— Requirement —
Please copy out every line in the entries that includes the word "withdraw".

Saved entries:
━━━━━━━━━━━━━━━━━━━━

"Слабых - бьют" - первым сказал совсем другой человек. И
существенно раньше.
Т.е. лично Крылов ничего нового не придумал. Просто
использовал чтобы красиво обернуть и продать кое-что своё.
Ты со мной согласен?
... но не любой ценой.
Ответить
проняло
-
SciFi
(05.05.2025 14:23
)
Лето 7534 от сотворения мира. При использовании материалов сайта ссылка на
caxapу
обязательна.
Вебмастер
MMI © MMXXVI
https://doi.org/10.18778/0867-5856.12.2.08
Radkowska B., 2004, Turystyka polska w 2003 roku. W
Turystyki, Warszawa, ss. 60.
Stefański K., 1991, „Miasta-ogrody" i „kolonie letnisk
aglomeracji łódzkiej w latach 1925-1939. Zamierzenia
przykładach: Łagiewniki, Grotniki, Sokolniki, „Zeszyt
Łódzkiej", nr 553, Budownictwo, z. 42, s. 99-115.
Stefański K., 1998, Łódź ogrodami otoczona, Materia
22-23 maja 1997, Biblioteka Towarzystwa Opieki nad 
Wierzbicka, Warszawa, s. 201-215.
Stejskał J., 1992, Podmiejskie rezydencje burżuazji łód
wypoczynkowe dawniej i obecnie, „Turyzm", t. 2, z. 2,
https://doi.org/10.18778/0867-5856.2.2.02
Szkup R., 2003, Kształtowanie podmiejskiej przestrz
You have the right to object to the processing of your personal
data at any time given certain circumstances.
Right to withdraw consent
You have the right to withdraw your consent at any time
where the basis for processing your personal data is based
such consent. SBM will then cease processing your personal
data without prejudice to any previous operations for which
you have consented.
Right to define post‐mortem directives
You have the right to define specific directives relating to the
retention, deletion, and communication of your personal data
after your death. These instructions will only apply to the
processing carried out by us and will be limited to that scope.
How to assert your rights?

━━━━━━━━━━━━━━━━━━━━

— Response to this exercise —
Right to withdraw consent
You have the right to withdraw your consent at any time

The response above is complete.